PAGE TEXT:
Three patterns surfaced across both audits:

1. **ADRs without runtime adoption** (mt#1570, mt#1571). Design shipped, no consumer wiring. ADR-007 (CognitionProvider) and ADR-008 (attention-allocation) are both in this state — design DONE, implementation children unstarted. The gap is invisible because existing AI features call `AICompletionService` directly with no flag indicating non-compliance with ADR-007.

2. **Skills/workflow without structural enforcement** (mt#1563, mt#1564, mt#1565). Each represents a checklist-driven discipline that lives in a memory file but was never baked into a hook or skill step. Auto-mode skill chaining (mt#1478), TOCTOU enumeration (mt#1523), session-liveness probe (mt#1506) all firing routinely with no structural enforcement.

3. **Long-stalled cross-system clusters** (mt#1503). Interdependent tasks where individual filings hide the collective stall. mt#1503 was filed as a MegaParent rollup but was prematurely marked DONE while its 7 children remained TODO/PLANNING — the failure mode the rollup itself was meant to prevent. Reopened 2026-05-07.

LISTED ENTRIES:

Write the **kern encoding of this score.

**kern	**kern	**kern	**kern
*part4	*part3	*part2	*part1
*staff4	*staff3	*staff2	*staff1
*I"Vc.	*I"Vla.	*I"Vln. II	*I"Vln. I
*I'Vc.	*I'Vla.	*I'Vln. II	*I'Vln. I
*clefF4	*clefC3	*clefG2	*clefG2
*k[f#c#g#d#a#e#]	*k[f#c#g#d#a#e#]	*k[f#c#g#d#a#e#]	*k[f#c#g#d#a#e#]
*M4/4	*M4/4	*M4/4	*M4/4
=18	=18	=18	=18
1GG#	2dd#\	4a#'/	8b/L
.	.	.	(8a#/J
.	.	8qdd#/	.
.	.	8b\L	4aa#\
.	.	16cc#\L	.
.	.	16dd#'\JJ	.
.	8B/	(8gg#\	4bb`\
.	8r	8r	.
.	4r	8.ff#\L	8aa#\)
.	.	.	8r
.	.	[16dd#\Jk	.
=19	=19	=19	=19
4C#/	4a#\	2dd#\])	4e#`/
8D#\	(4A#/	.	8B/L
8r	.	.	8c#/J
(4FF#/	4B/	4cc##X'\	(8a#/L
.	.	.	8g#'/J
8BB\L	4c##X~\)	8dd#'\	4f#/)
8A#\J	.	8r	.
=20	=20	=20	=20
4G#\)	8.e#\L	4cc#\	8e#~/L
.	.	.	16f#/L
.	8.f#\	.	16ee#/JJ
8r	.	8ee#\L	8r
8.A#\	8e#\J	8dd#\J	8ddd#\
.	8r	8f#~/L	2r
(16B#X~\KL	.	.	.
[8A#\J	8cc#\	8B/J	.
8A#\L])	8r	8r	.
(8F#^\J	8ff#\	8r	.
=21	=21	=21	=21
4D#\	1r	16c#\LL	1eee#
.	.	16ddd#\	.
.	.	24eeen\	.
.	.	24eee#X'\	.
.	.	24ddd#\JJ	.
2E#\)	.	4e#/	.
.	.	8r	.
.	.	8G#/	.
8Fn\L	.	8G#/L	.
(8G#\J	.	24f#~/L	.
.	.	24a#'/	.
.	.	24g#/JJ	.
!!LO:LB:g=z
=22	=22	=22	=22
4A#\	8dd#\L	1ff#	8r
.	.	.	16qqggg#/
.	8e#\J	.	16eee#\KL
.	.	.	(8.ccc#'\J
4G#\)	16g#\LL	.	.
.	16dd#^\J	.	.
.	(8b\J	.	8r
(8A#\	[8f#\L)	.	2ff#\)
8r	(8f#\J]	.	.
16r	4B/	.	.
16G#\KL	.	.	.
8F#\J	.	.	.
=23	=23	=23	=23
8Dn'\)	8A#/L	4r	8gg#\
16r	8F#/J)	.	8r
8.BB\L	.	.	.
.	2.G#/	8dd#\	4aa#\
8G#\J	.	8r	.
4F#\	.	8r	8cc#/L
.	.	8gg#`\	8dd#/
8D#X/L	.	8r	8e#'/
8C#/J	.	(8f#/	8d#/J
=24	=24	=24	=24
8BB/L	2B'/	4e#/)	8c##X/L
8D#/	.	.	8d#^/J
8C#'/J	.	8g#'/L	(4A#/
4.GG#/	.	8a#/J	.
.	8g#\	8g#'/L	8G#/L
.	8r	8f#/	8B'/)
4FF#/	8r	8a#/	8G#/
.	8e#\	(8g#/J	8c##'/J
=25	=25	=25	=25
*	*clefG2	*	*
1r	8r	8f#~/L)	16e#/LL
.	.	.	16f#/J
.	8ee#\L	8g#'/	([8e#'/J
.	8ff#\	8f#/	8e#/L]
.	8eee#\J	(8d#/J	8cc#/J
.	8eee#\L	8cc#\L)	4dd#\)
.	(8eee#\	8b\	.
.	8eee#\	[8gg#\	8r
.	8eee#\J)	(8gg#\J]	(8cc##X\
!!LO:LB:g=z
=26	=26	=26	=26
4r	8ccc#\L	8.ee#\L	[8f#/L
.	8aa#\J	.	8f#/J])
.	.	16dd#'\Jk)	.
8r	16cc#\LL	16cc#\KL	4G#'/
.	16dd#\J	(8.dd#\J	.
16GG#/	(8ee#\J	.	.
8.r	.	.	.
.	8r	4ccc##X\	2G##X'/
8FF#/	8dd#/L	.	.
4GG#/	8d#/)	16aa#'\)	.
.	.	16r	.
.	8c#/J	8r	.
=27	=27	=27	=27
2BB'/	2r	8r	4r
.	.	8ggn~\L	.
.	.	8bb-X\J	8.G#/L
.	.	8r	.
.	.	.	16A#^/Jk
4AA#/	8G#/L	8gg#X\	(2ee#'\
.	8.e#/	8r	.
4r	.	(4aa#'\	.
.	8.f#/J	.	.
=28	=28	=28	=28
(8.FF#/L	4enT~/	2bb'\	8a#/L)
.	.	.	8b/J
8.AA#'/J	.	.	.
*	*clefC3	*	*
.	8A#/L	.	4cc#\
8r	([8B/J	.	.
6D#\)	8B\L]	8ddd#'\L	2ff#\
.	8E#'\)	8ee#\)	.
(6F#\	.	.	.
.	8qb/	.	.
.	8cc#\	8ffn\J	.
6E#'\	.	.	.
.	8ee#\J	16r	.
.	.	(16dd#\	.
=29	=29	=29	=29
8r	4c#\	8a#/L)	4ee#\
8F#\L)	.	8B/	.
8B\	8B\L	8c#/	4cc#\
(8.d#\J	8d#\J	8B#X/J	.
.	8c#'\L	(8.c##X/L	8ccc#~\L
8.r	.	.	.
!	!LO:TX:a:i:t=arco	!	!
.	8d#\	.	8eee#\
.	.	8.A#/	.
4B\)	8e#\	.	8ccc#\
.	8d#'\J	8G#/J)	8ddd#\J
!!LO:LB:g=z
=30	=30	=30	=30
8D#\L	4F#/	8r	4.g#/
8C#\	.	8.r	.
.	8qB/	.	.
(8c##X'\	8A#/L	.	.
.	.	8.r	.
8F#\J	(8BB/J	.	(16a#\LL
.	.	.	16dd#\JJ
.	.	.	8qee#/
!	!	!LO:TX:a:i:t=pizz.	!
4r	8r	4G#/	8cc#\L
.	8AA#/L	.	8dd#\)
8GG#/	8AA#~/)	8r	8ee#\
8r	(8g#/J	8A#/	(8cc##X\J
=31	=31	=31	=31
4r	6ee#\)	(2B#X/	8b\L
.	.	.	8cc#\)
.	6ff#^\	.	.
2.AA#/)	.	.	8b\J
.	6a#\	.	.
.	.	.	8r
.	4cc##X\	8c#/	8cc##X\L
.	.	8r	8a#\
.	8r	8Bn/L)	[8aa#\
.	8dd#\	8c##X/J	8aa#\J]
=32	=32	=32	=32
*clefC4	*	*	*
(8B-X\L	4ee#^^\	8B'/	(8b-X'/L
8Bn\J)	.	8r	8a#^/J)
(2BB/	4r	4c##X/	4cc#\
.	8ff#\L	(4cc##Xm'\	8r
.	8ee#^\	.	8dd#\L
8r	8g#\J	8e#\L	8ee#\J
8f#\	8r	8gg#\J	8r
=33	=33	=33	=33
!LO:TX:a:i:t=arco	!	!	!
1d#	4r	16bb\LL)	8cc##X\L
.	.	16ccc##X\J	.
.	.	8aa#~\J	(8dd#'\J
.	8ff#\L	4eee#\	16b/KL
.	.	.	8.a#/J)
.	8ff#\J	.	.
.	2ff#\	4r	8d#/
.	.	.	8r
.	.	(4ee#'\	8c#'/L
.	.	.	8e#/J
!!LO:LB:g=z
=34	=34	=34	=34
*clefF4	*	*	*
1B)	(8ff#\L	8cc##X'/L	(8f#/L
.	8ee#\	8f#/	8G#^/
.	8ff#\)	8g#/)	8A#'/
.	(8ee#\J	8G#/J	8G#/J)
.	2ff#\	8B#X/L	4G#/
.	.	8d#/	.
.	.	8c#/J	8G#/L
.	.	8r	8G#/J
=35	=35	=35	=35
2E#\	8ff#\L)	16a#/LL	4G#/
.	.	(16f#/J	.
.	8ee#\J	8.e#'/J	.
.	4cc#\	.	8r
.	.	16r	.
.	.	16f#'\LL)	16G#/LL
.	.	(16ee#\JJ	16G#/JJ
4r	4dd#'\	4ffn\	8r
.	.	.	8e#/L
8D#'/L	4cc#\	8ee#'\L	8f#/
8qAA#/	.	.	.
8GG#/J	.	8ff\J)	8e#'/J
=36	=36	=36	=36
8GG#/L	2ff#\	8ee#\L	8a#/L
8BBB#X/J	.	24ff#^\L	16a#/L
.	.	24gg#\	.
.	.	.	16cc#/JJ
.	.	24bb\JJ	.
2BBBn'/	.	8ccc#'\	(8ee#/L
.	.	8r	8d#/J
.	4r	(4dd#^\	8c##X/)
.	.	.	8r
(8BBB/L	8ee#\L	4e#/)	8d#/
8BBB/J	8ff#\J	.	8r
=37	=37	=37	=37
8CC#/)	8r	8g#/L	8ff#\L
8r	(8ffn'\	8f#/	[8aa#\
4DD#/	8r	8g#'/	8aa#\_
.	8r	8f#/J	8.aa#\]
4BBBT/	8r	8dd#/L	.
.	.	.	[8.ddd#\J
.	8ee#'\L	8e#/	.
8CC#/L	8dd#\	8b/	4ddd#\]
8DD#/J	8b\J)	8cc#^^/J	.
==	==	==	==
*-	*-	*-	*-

SHORT EXERCISE 1:
In the audit summary, turn the paragraph that begins "Long-stalled cross-system clusters" into a short bulleted list that keeps its main facts.
SHORT EXERCISE 2:
Reproduce the audit summary word for word between "1. **ADRs without" and "non-compliance with ADR-007.", inclusive.

TASK OUTPUT 1:
- Pattern 3 covers long-stalled cross-system clusters (mt#1503).
- These are interdependent tasks whose individual filings hide the collective stall.
- mt#1503 was filed as a MegaParent rollup.
- It was prematurely marked DONE while its 7 children remained TODO/PLANNING, which is the failure mode the rollup was meant to prevent.
- It was reopened 2026-05-07.

TASK OUTPUT 2:
1. **ADRs without runtime adoption** (mt#1570, mt#1571). Design shipped, no consumer wiring. ADR-007 (CognitionProvider) and ADR-008 (attention-allocation) are both in this state — design DONE, implementation children unstarted. The gap is invisible because existing AI features call `AICompletionService` directly with no flag indicating non-compliance with ADR-007.